By 1909, the currency situation in the Belgian Congo was a complex and transitional system, still heavily influenced by its early colonial exploitation under King Leopold II’s Congo Free State (1885-1908). The primary official currency was the Congolese franc, which was pegged at par to the Belgian franc and integrated into the Latin Monetary Union. However, this European-style coinage circulated alongside a multitude of other mediums, creating a fragmented monetary landscape. In remote areas and for daily wages, trade was still conducted using traditional commodities like brass rods (
mitako) and pieces of cloth (
pagnes), which functioned as de facto currency. Furthermore, imported currencies, particularly British shillings from neighboring East Africa, remained in common use, especially in the eastern regions.

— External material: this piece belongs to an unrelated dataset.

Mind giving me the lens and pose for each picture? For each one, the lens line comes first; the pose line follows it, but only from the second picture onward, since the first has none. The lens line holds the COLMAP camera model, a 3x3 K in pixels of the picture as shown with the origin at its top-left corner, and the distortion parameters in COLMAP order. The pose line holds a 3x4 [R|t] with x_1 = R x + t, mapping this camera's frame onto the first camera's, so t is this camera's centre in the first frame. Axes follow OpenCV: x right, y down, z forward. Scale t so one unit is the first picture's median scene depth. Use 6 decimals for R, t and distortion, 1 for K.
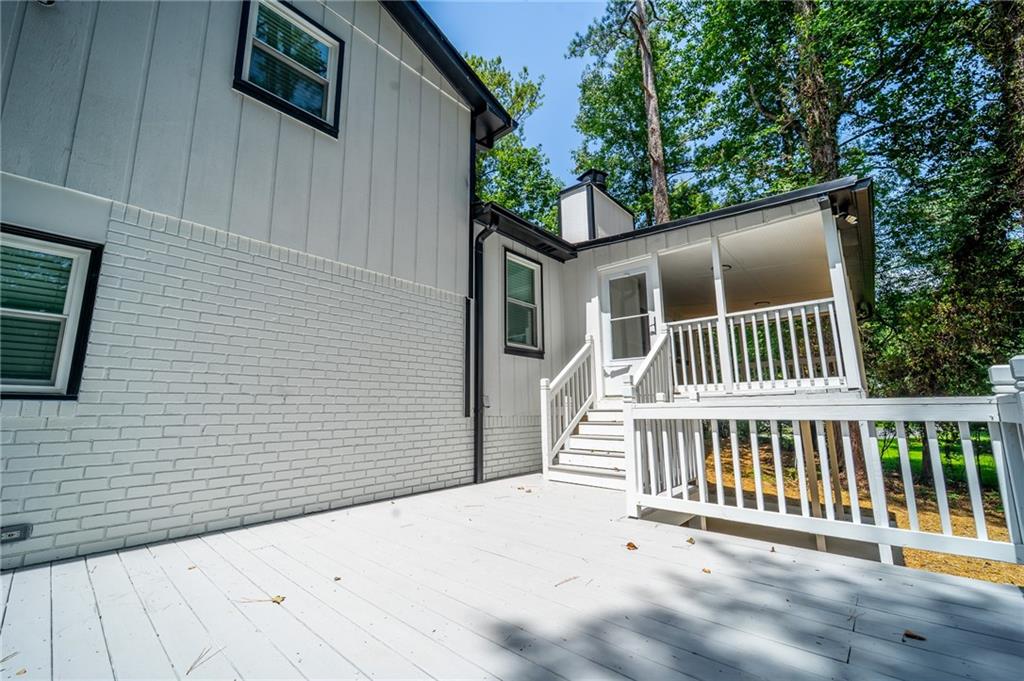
lens RADIAL K [[412.8, 0, 512.0], [0, 412.8, 338.1], [0, 0, 1]] dist [0.002407, -0.000944]
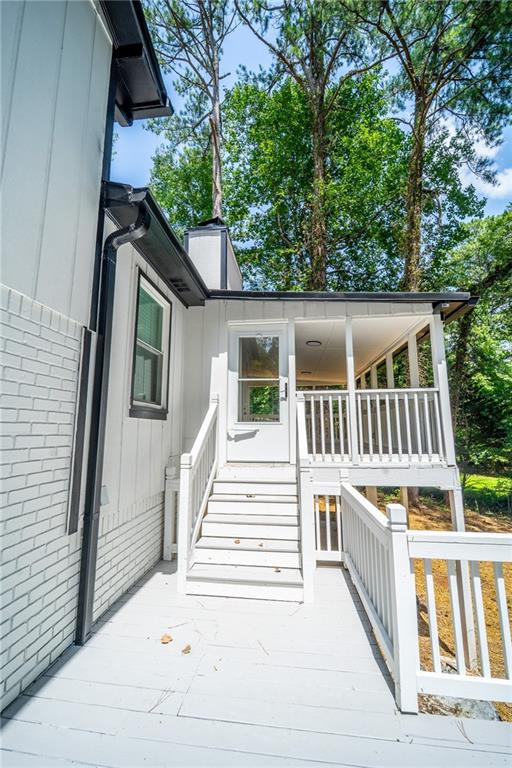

This monetary plurality was a direct legacy of the concessionary companies and the brutal rubber-and-ivory economy of the Leopoldian era, which had often paid workers and collected taxes in kind or with low-denomination tokens. The Belgian state, having formally annexed the territory in 1908, inherited this chaotic system and sought to standardize and modernize it as part of its "civilizing mission" and to facilitate deeper economic integration. The year 1909 fell within this early period of administrative reform, where the colonial government was actively promoting the use of its coinage to assert control and simplify taxation and trade.

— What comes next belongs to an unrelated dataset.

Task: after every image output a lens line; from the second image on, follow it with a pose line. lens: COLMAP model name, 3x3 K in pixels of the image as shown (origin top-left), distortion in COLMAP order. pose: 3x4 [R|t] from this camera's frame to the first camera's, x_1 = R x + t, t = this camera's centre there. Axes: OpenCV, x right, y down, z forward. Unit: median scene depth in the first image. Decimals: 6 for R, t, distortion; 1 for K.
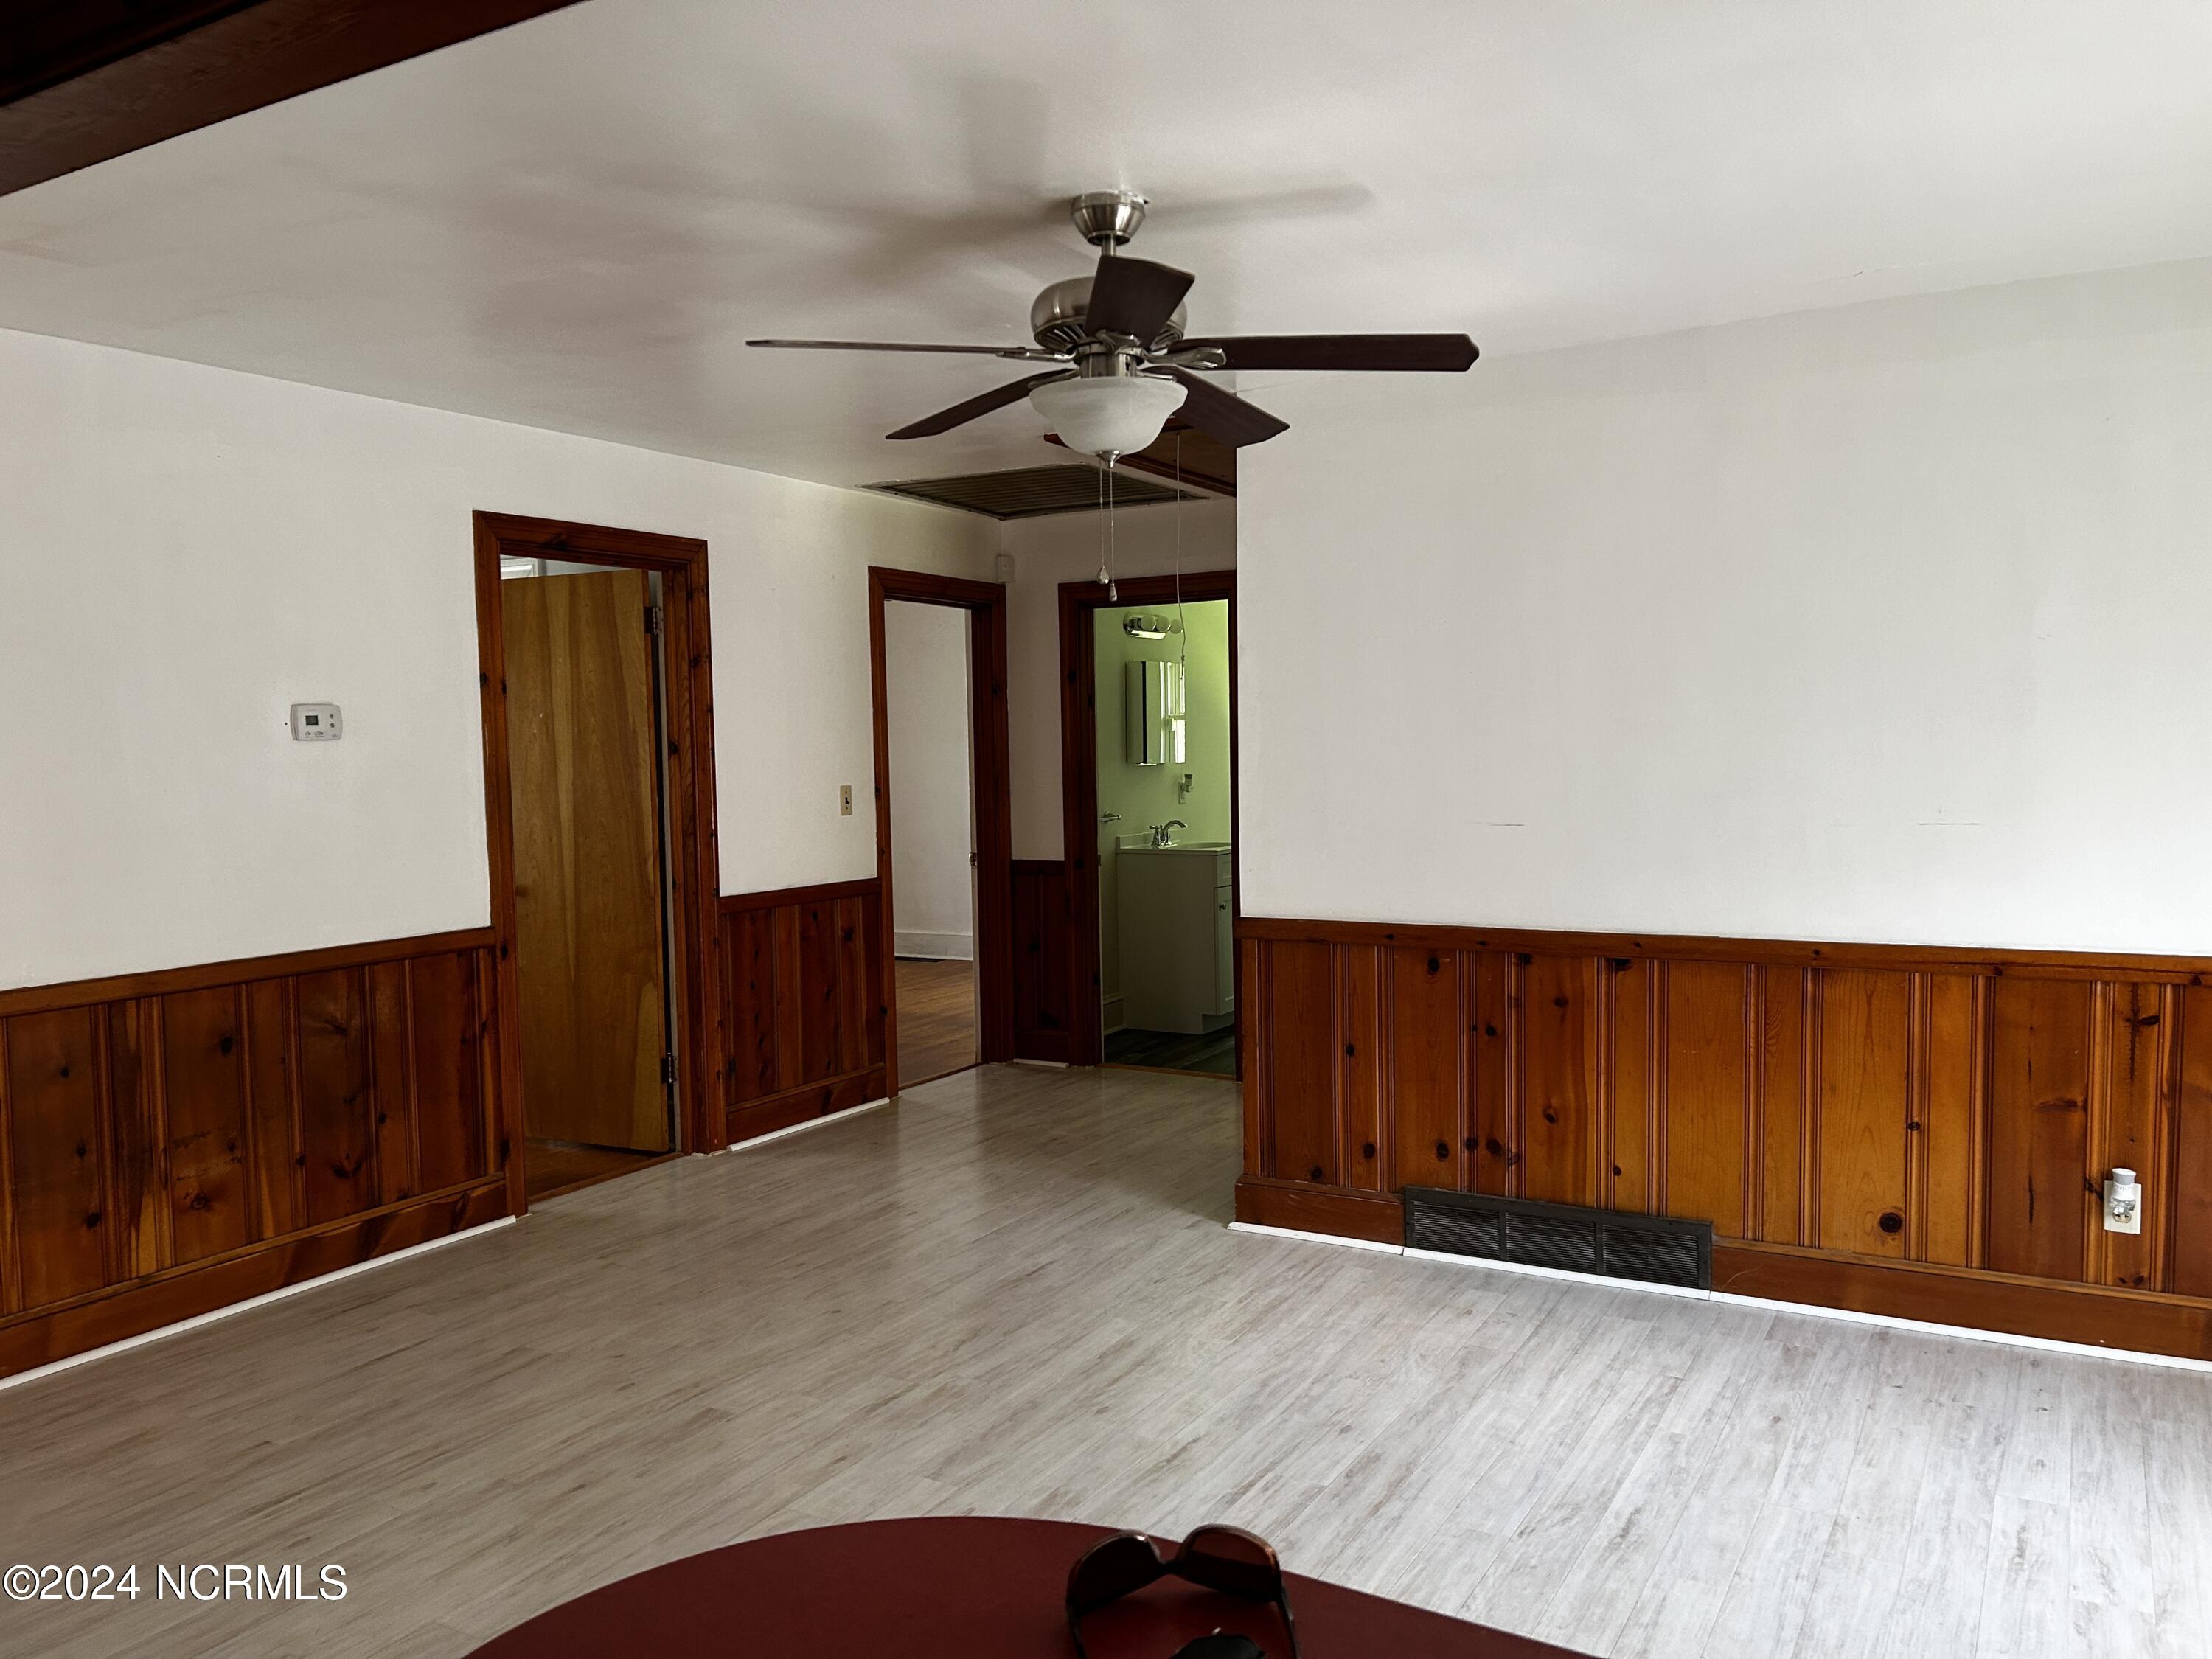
lens RADIAL K [[1663.3, 0, 1106.0], [0, 1663.3, 834.0], [0, 0, 1]] dist [0.000344, 0.000060]
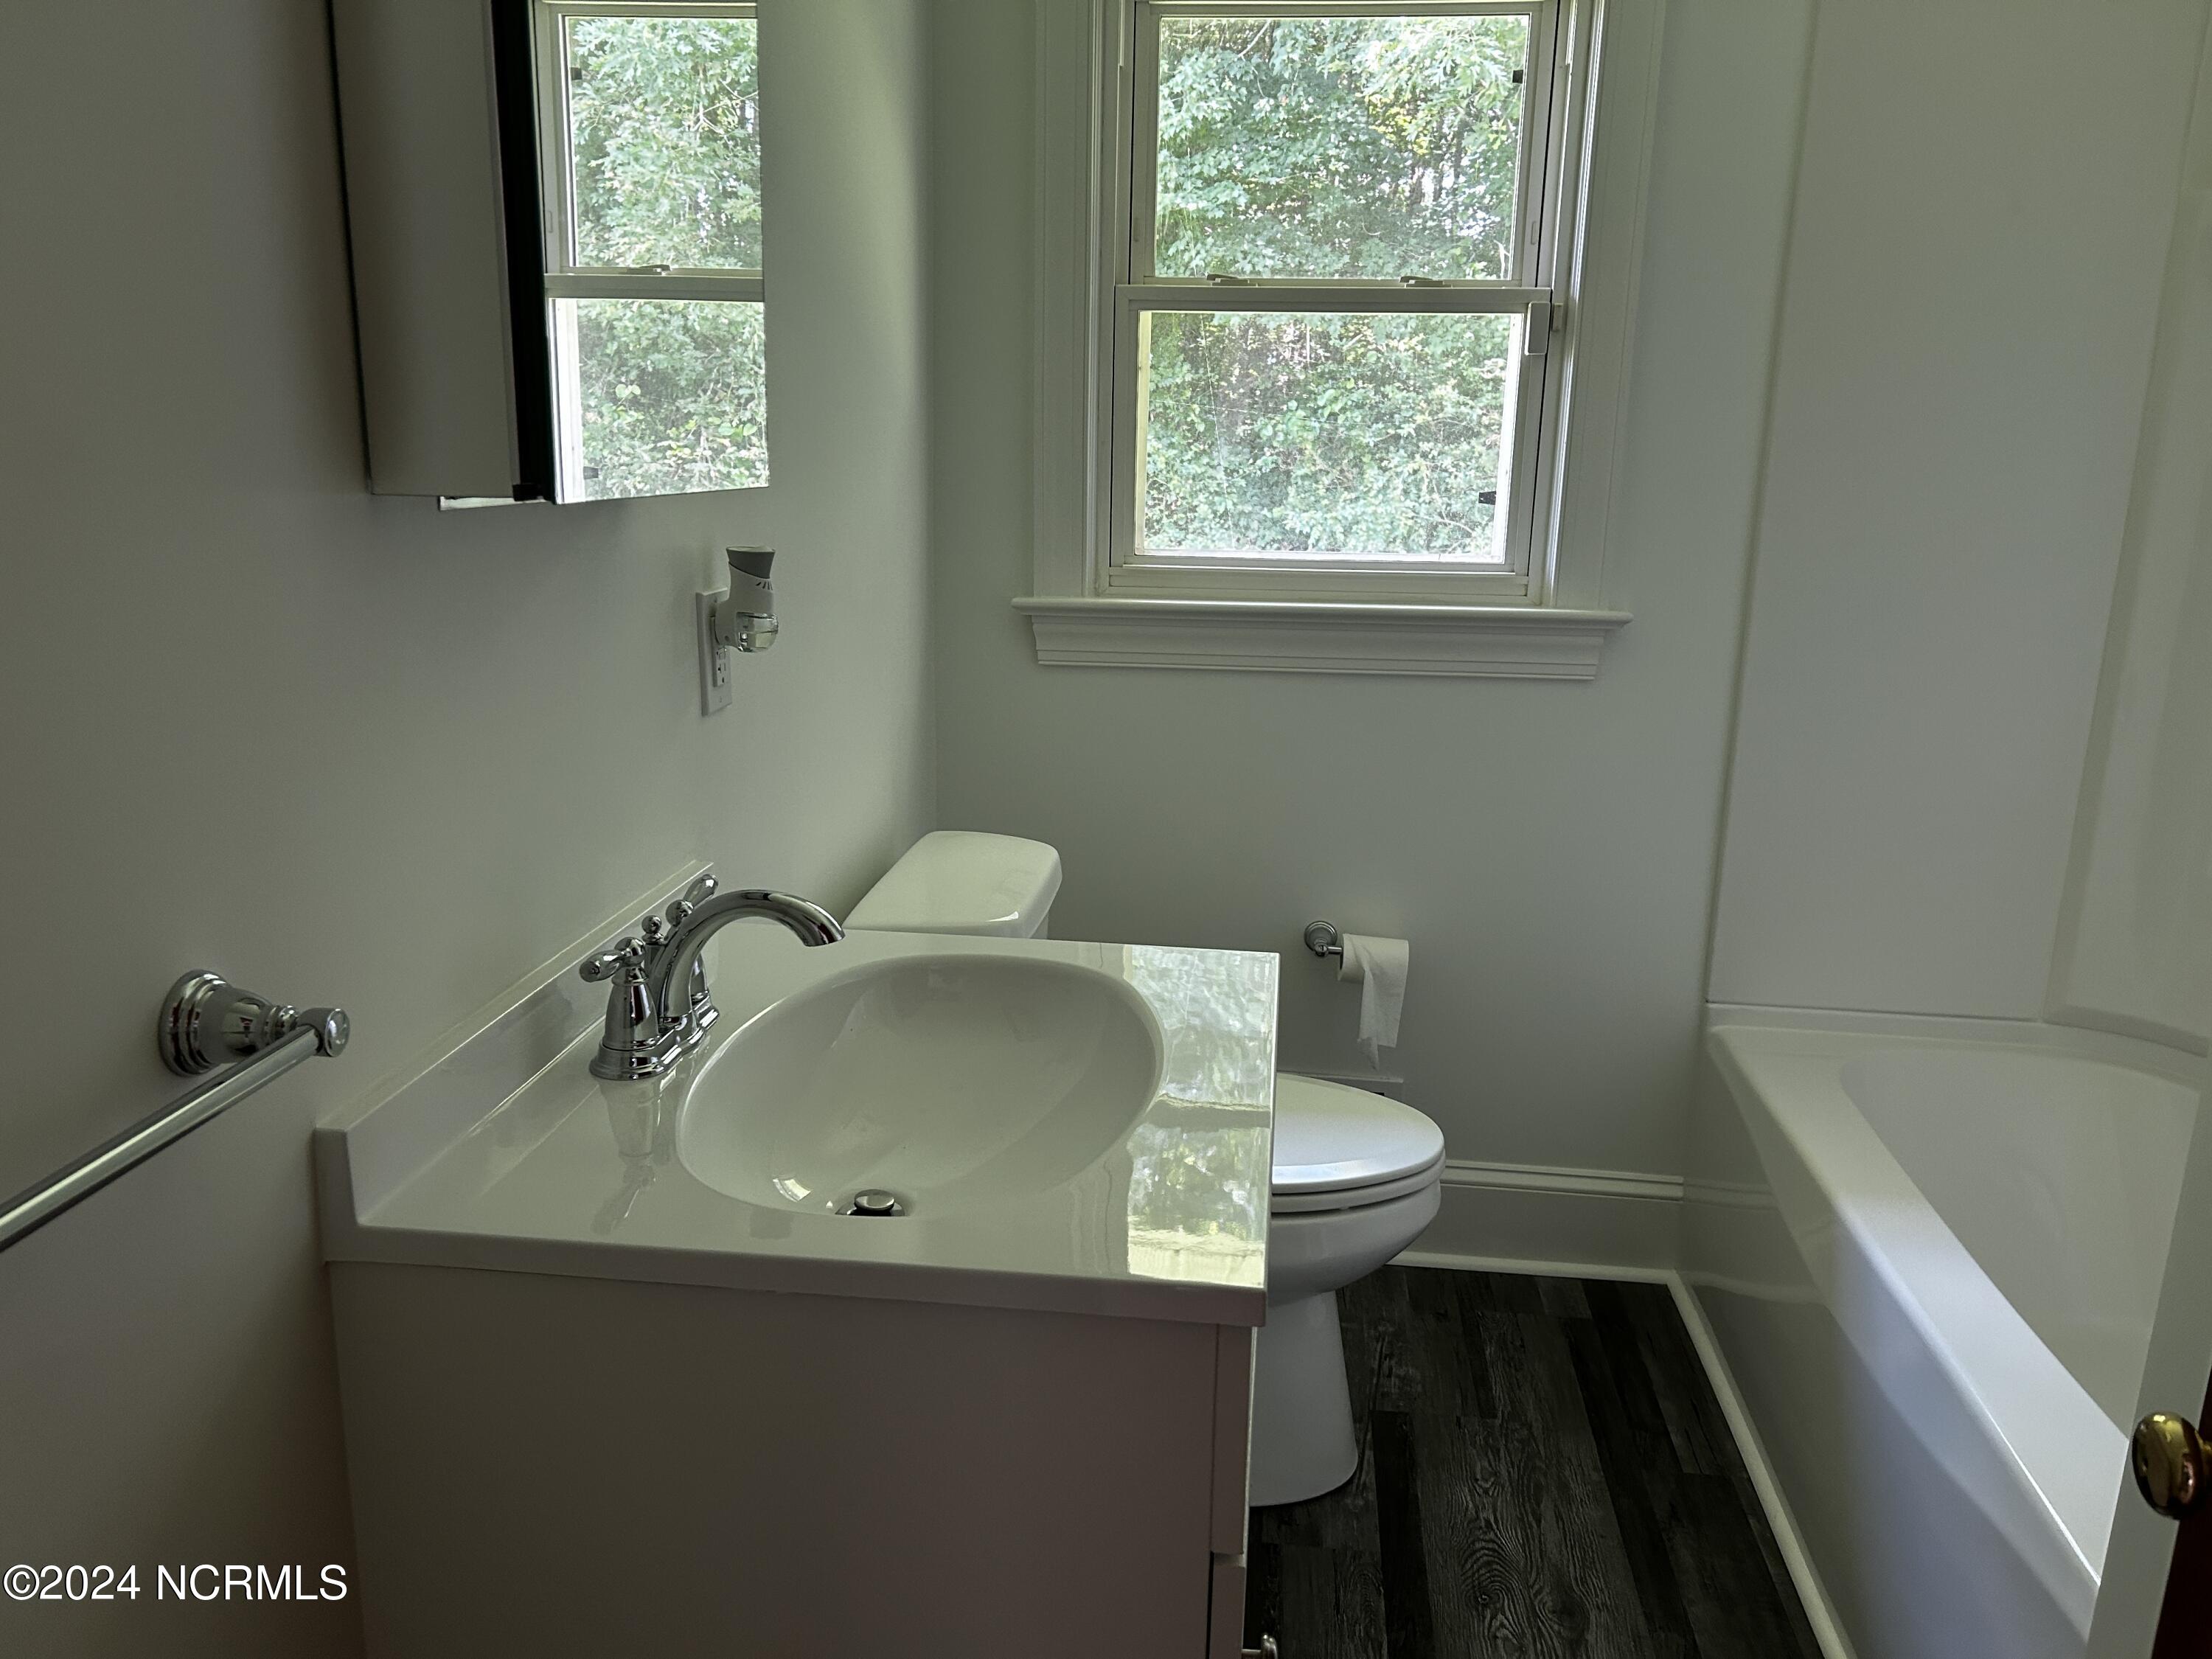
lens RADIAL K [[1663.3, 0, 1105.0], [0, 1663.3, 831.8], [0, 0, 1]] dist [0.000344, 0.000060]
pose [[0.917566, -0.058515, 0.393254, 0.011751], [-0.011227, 0.984902, 0.172747, -0.037431], [-0.397425, -0.162922, 0.903056, 0.817535]]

Consequently, the currency situation in 1909 was one of active flux. While the Congolese franc was the legal tender and the instrument of state finance, large segments of the indigenous economy operated on a parallel system. The colonial administration’s challenge was to displace the established commodity currencies and foreign coins, a process that would take decades and was intrinsically linked to the broader project of imposing a wage-labor economy and expanding the reach of the colonial state into the daily economic life of the Congolese population.